Siamese Networks with Soft Labels for Unsupervised Lesion Detection and Patch Pretraining on Screening Mammograms
Kevin Van Vorst, Li Shen
TL;DR
This work tackles the challenge of pretraining classifiers for mammography when labeled data are scarce by exploiting bilateral symmetry to form unlabeled patch pairs. It introduces a Siamese network with soft labels derived from a Gaussian mixture model on patch-embedding distances, and employs a dual-network setup with cross-regularized losses to stabilize training. Across VinDr and OPTIMAM datasets, the approach yields superior or competitive performance on downstream tasks such as abnormal vs normal patch classification, BI-RADS classification, and outcome prediction, compared to standard self-supervised baselines. The method reduces reliance on costly annotations and demonstrates potential for scalable, unsupervised pretraining in medical imaging with practical implications for CAD tools and early lesion detection.
Abstract
Self-supervised learning has become a popular way to pretrain a deep learning model and then transfer it to perform downstream tasks. However, most of these methods are developed on large-scale image datasets that contain natural objects with clear textures, outlines, and distinct color contrasts. It remains uncertain whether these methods are equally effective for medical imaging, where the regions of interest often blend subtly and indistinctly with the surrounding tissues. In this study, we propose an alternative method that uses contralateral mammograms to train a neural network to encode similar embeddings when a pair contains both normal images and different embeddings when a pair contains normal and abnormal images.
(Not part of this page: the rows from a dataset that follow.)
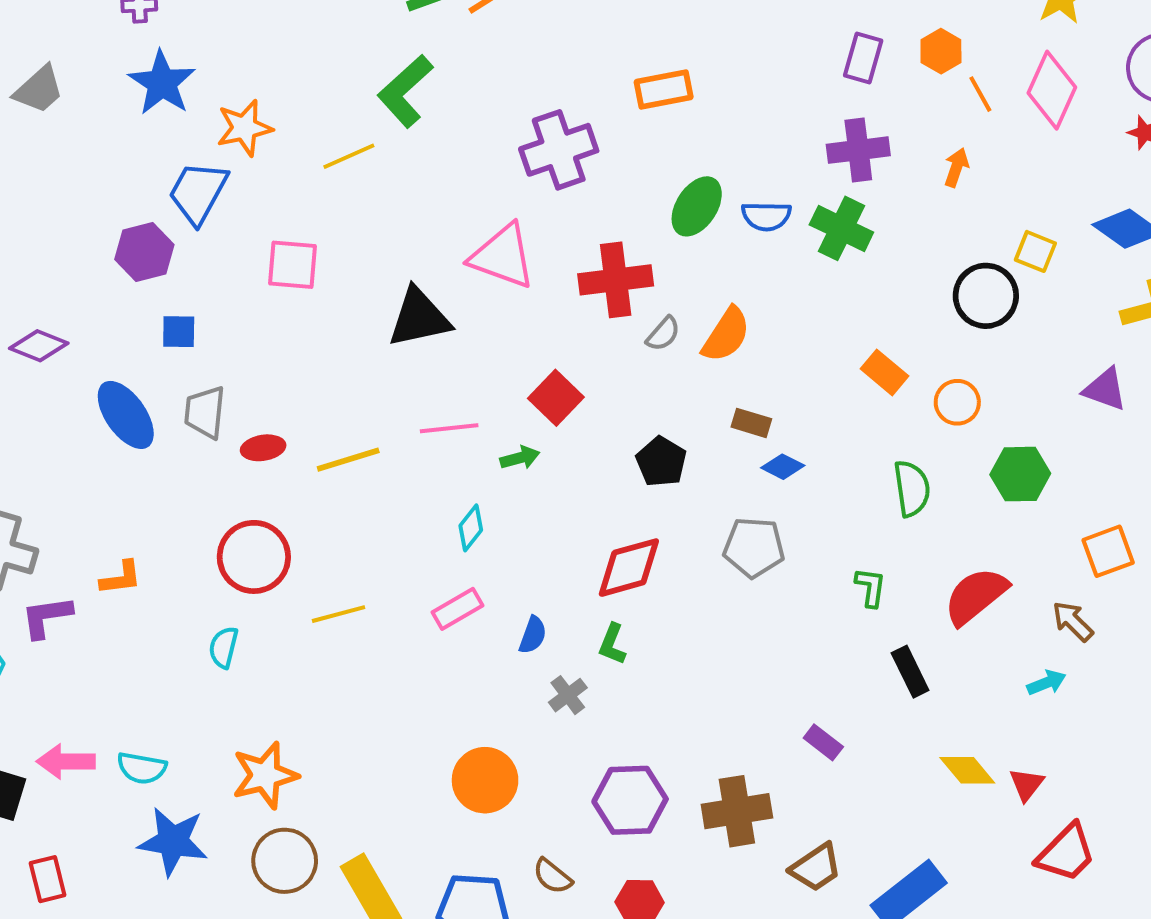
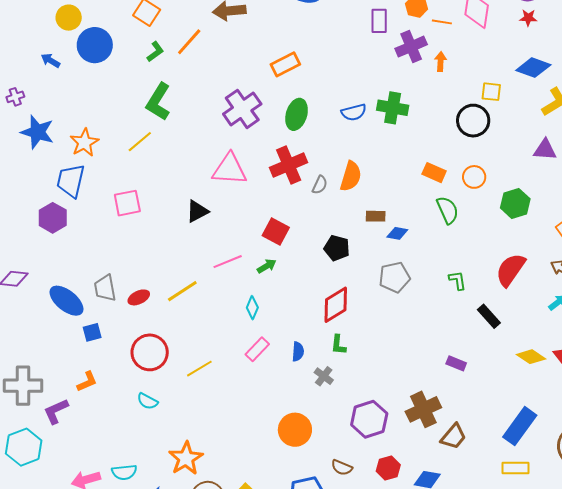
orange line: (980, 94) -> (442, 22), turned -36
purple cross: (858, 150) -> (411, 47), moved
green ellipse: (697, 206) -> (297, 114), moved
black triangle: (419, 318) -> (197, 211), size x0.7
blue square: (179, 332) -> (92, 332), moved
green semicircle: (912, 489) -> (448, 210), moved
cyan semicircle: (224, 647) -> (147, 401), turned -60
brown trapezoid: (816, 867) -> (453, 436), moved

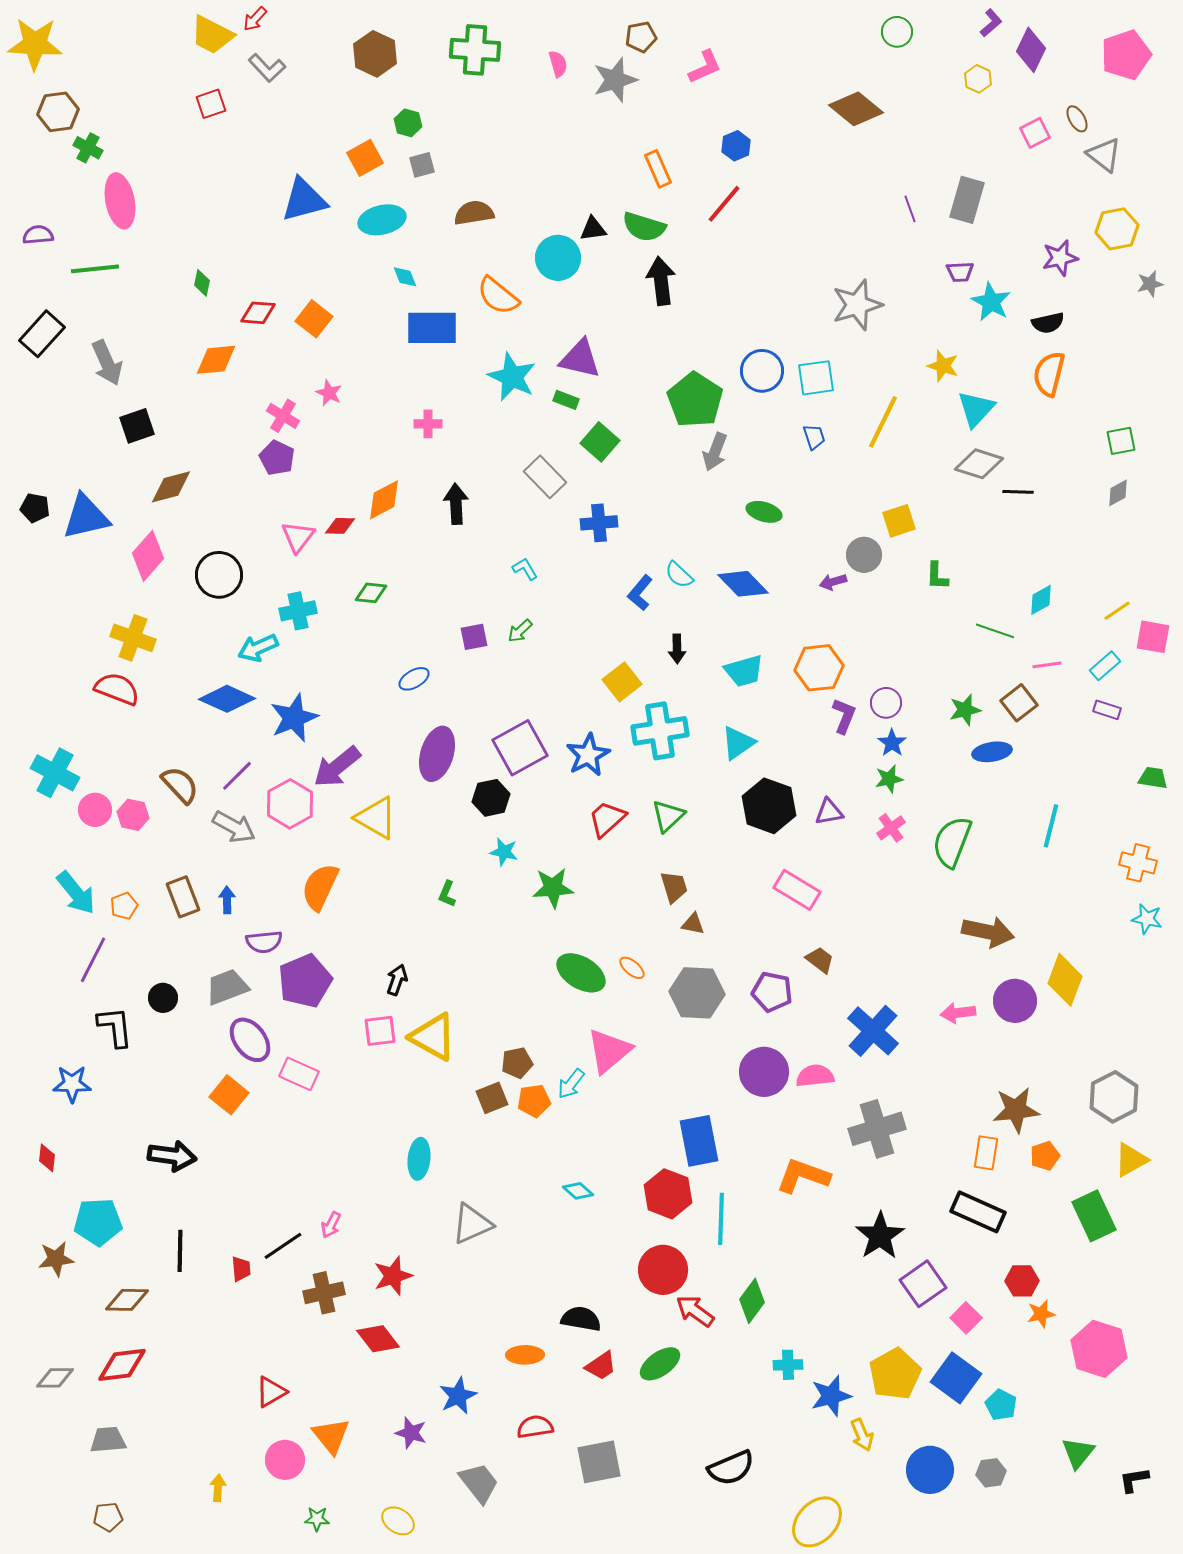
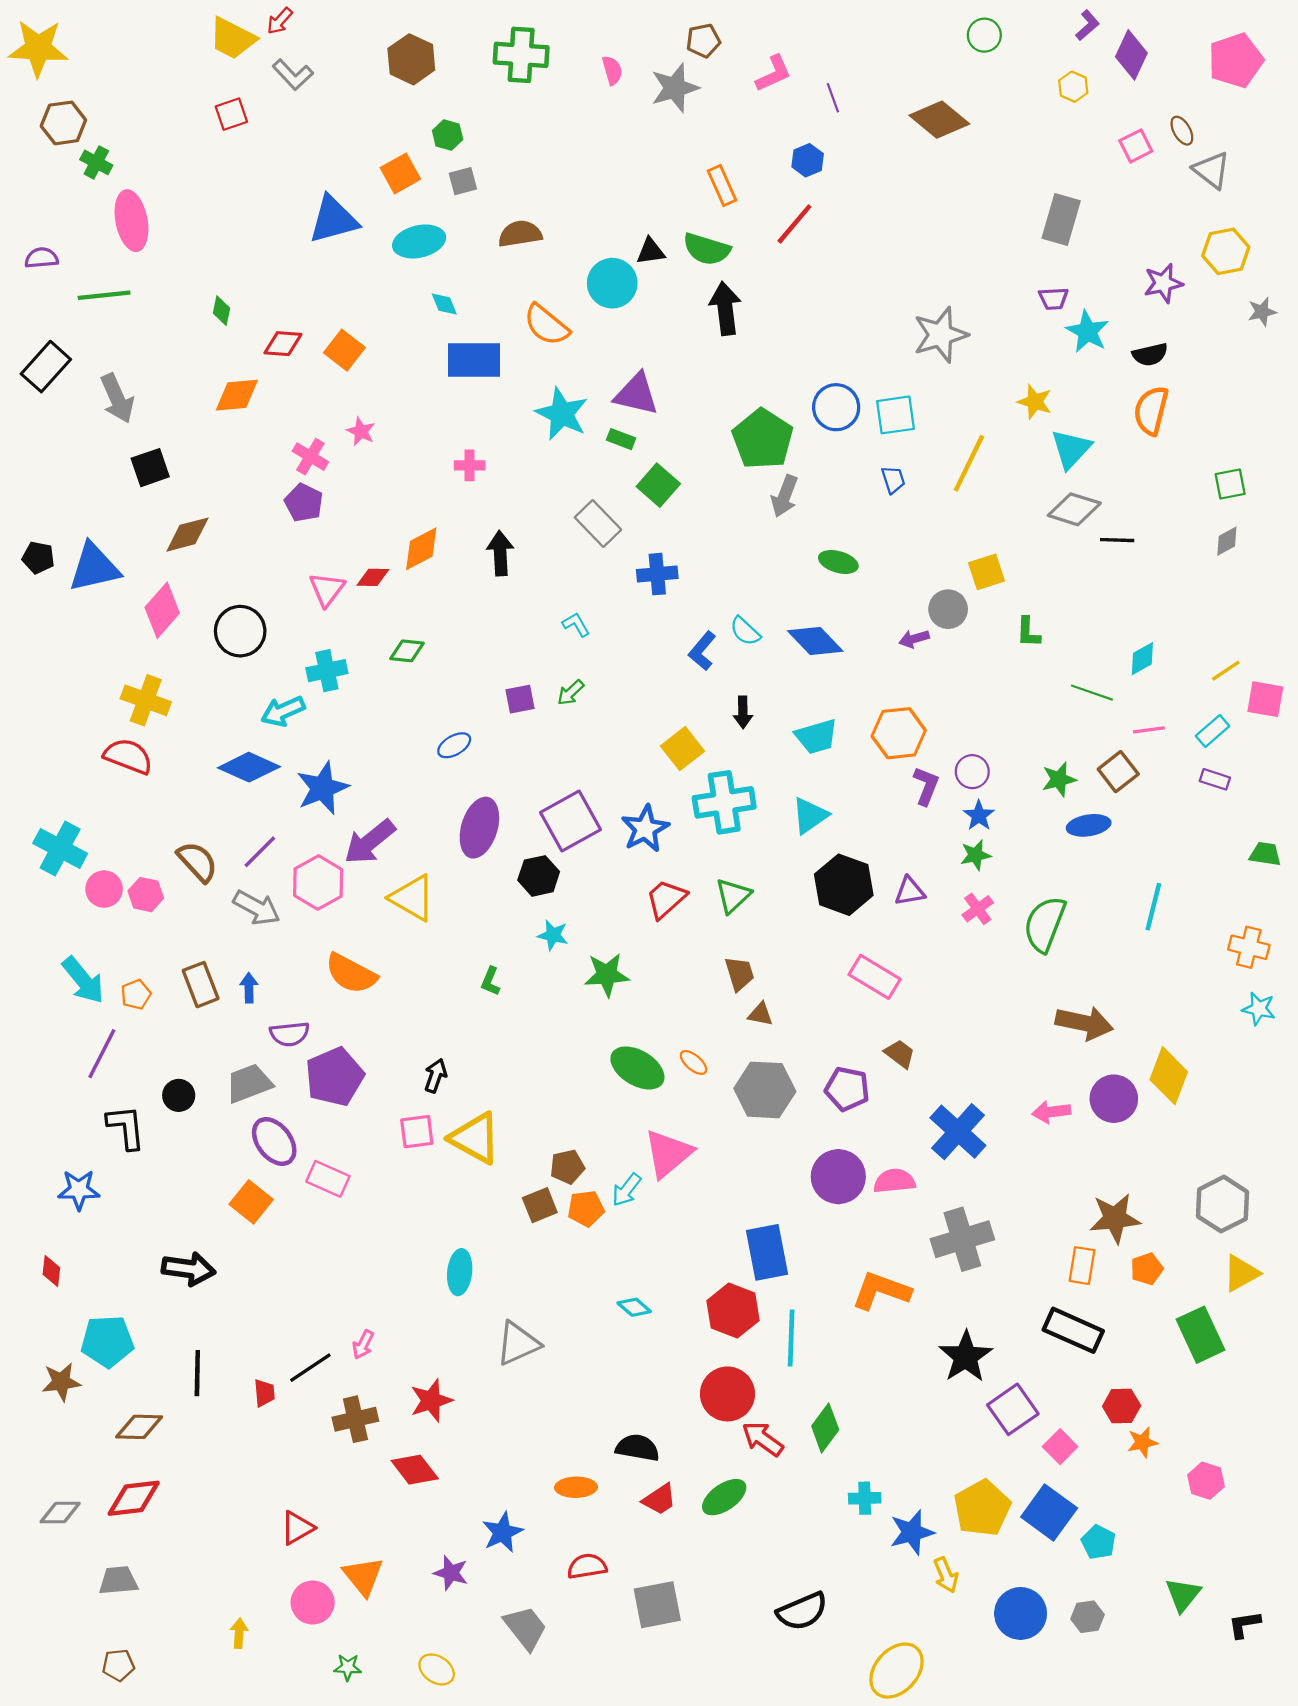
purple line: (910, 209) -> (833, 98), moved
orange semicircle: (320, 887) -> (351, 974), turned -87
pink hexagon: (1099, 1349) -> (1206, 1481), size x0.6

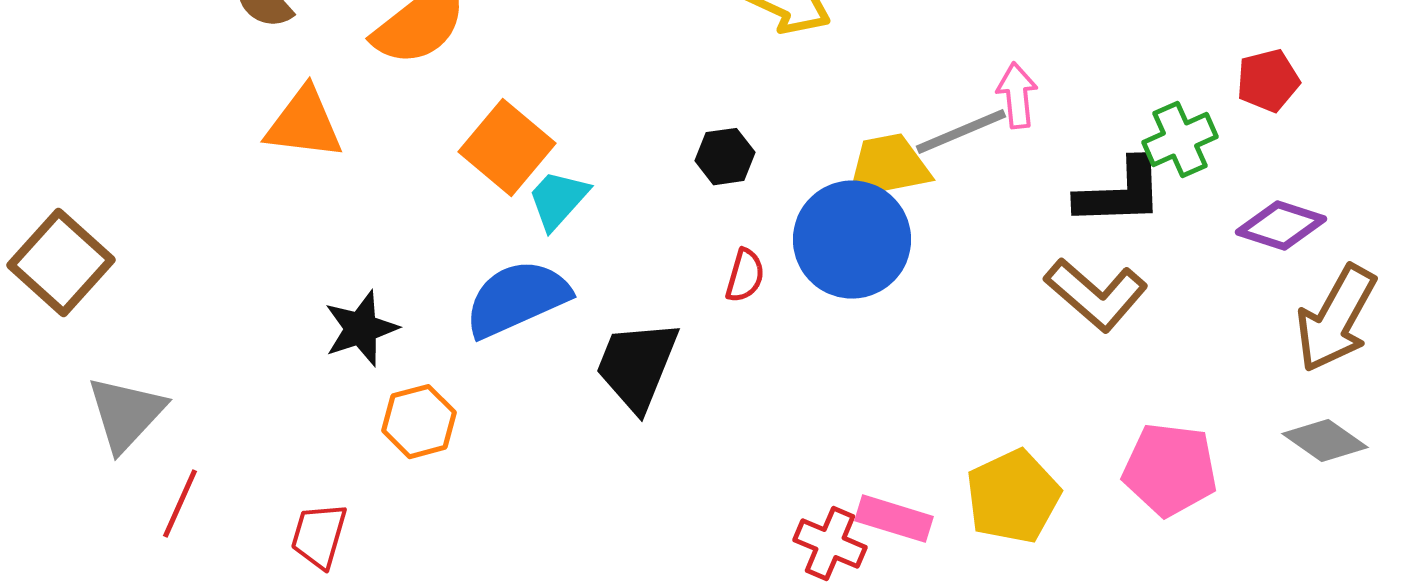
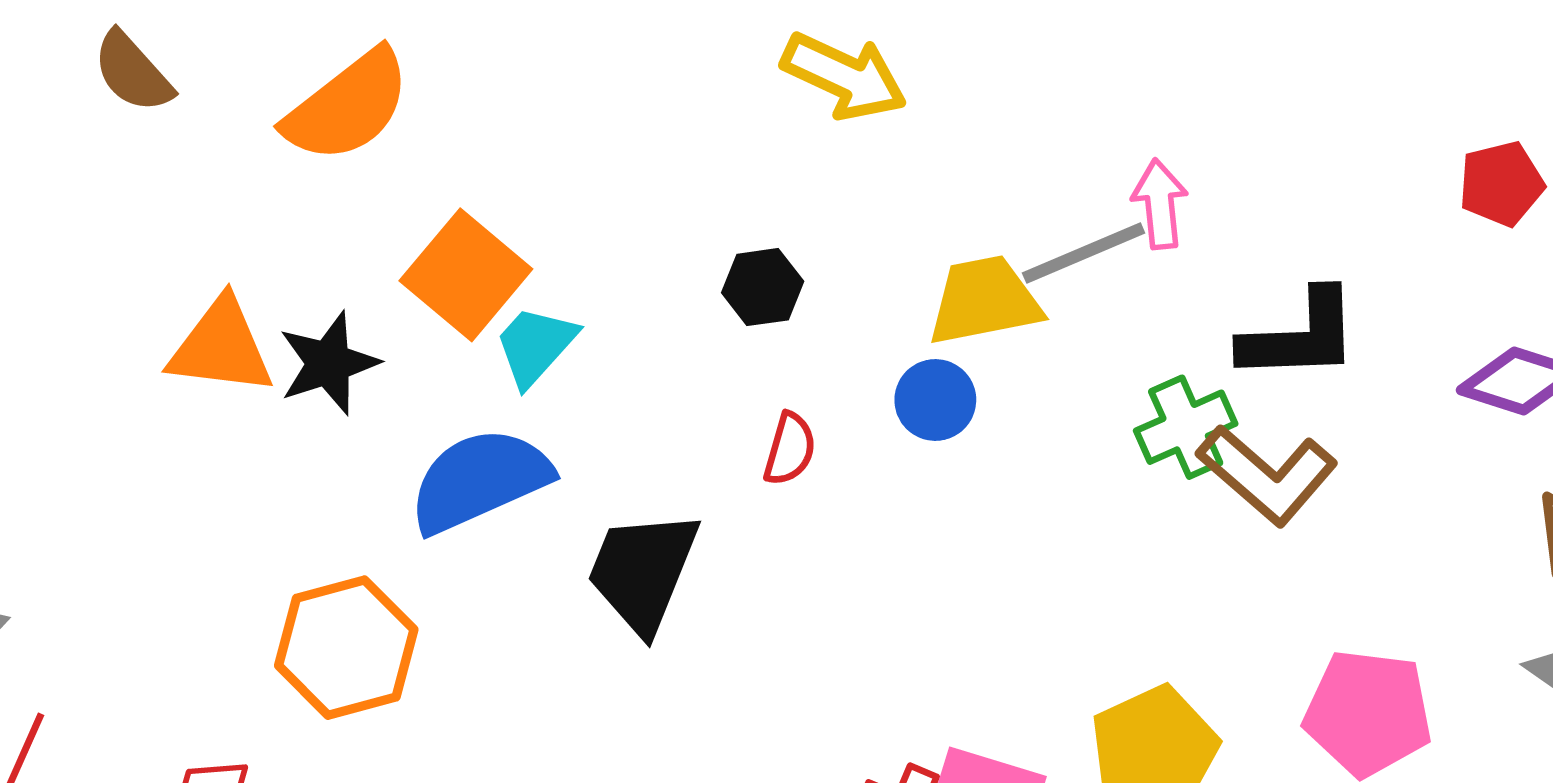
orange triangle: (304, 124) -> (221, 347), moved
green cross: (1180, 140) -> (1186, 427), moved
blue circle: (852, 240) -> (935, 400), size x0.5
black star: (361, 329) -> (329, 363), moved
orange hexagon: (419, 422) -> (346, 648), size x1.4

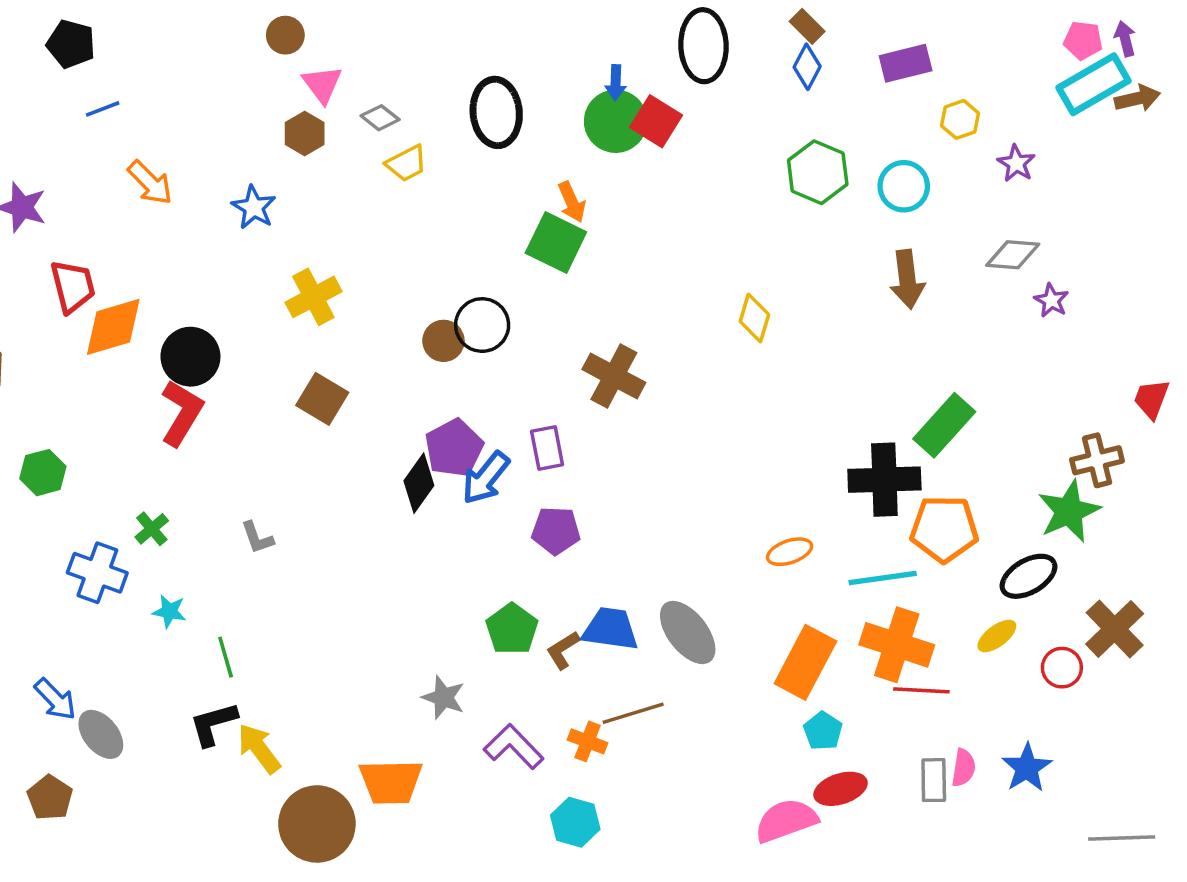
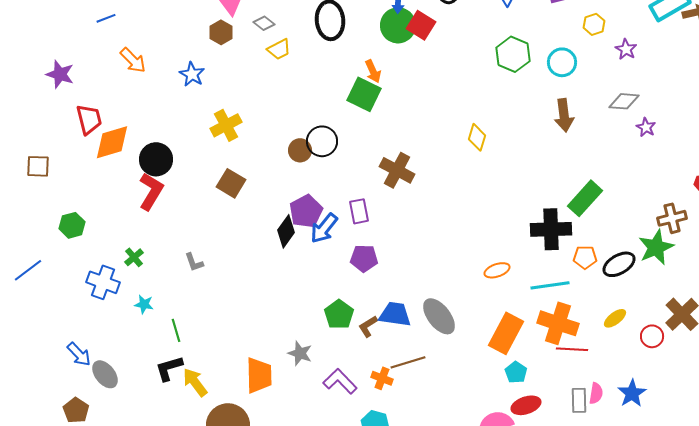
orange pentagon: (944, 529) -> (585, 257), size x0.6
black ellipse: (1029, 576) -> (619, 264), moved
orange trapezoid: (391, 782) -> (259, 375), moved, turned -90

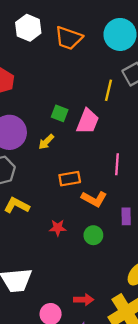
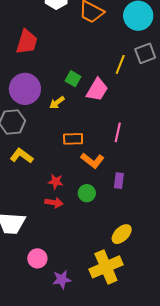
red arrow: (84, 300) -> (54, 203), moved

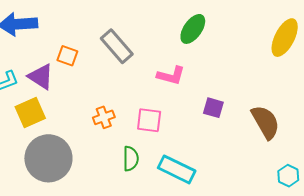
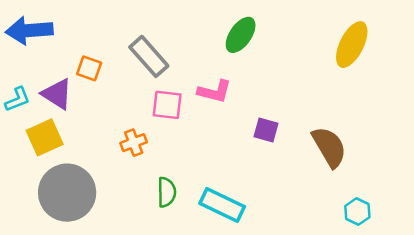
pink square: (149, 120) -> (167, 105), moved

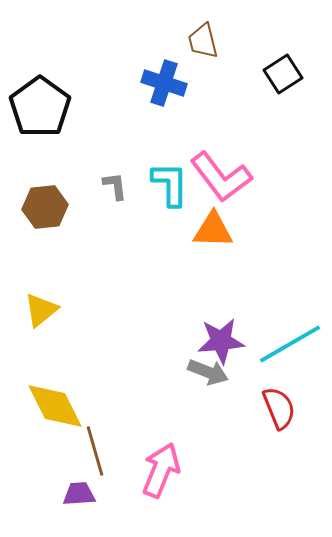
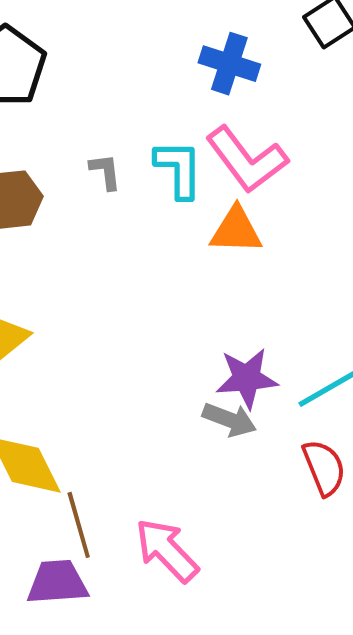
blue cross: (164, 83) -> (229, 64), moved
pink arrow: (161, 470) -> (167, 550), turned -66
purple trapezoid: (79, 494) -> (57, 582), size x1.4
Our approach leverages the natural symmetry of human body as weak labels to learn to distinguish abnormal lesions from background tissues in a fully unsupervised manner. Our findings suggest that it's feasible by incorporating soft labels derived from the Euclidean distances between the embeddings of the image pairs into the Siamese network loss. Our method demonstrates superior performance in mammogram patch classification compared to existing self-supervised learning methods. This approach not only leverages a vast amount of image data effectively but also minimizes reliance on costly labels, a significant advantage particularly in the field of medical imaging.